Consigne :: Recopiez à l'identique toutes les lignes du matériel qui suit, mais sans y inclure les images.

━━━━━ Matériel fourni

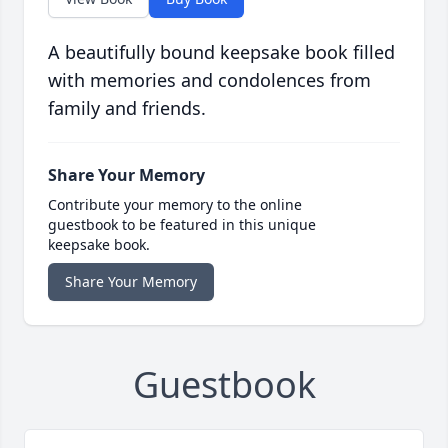
A beautifully bound keepsake book filled
with memories and condolences from
family and friends.
Share Your Memory
Contribute your memory to the online
guestbook to be featured in this unique
keepsake book.
Share Your Memory
Guestbook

━━━━━━━━━━

Corrigé de l'exercice ::
A beautifully bound keepsake book filled
with memories and condolences from
family and friends.
Share Your Memory
Contribute your memory to the online
guestbook to be featured in this unique
keepsake book.
Share Your Memory
Guestbook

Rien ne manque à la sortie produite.